Plastic items are undeniably one of the most essential inventions of the 20th century, having countless uses in almost all aspects of our everyday life. If used wisely and correctly, they can help us achieve things impossible with other materials, but currently, they have been used so extensively and without a proper recycling policy, that they are among the most pervasive pollutants in our environment. This article will help you learn some of the most secret uses of plastic, many of them being virtually undetectable at first glance.
5 Things You Didn’t Know Have Plastic in Them [Slideshow]
What many people don't know is that common table salt contains trace amounts of plastic. A recent study sampled store bought salt from the United States, UK, France, and Spain and found that in most instances the ordinary table salt contained small fragments of plastic. Specifically, they found microfibers from primarily water bottles, one of the most commonly used and discarded plastics in the world. The same study suggests that lake salt and rock salt contain fewer or no traces at all, making them a better solution for those that care about minimizing their plastic consumption.
Chewing gum is by no means a recent invention, as it has been a part of human culture and everyday life since ancient times, with studies suggesting as far back as 5,000 years ago. What is recent though, is that the natural gums (like Arabic gum and Chicle) have been replaced by plastics, artificial coloring, and flavors, that are non-degradable and potentially harmful for the environment and the consumer. Should you want to keep doing this habit, it’s best to choose brands that use natural tree gums that were traditionally used.
Most people might prefer paper cups for their beverages, as they believe them to be easily recyclable compared to plastic cups. The sad truth though, is that paper cups have an inner layer of plastic to prevent leakage and help them tolerate heat, something that makes them very hard to recycle.
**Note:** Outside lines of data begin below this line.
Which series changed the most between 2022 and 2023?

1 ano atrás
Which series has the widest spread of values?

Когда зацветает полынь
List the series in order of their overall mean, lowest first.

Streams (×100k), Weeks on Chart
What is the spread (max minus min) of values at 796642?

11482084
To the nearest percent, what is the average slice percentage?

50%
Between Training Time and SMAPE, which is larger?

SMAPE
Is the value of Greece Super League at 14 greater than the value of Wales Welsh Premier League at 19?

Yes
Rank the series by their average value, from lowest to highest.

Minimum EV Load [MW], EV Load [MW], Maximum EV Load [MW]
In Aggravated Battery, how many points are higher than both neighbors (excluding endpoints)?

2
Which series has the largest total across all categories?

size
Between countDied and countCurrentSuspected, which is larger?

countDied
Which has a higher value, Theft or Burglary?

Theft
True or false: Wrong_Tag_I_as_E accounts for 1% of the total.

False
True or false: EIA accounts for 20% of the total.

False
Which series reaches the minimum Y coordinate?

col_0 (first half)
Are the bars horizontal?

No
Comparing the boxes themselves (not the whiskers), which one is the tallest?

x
This directly contributes to the overall pollution and at the same time traces of plastic can dissolve in your hot drink, resulting in another hidden source of plastic consumption. Next time consider filling your thermos or reusable cup, instead of relying on the common paper cups, to help both yourself and the environment.
Microbeads have been (justifiably) under pressure during the last years in the U.S. and across the world, as they are one of the main sources that pollute the water system and our bodies. They’re essentially small traces of plastics in toothpaste, creams, and similar products that help them look better, without contributing favorably in many other ways. Despite the recent bans since 2017, it’s still hard to determine if the market is completely free of them, while at the same time they are still found in cosmetics that you might order online from countries that have no similar regulations. Be sure to check if the brands that you regularly use contain traces of these sneaky plastic beads that harm yourself and our environment.
Tin cans, along with glass and plastic bottles are the most common ways of storing mass-produced drinks, as they are cheap and easy to produce. While most people might think of them as a more, eco-friendly alternative to plastic bottles, they don't realize that tin cans include a thin layer of plastic coating to avoid corrosion. It’s a good idea to avoid them if possible, and always choose easily recyclable glass bottles instead.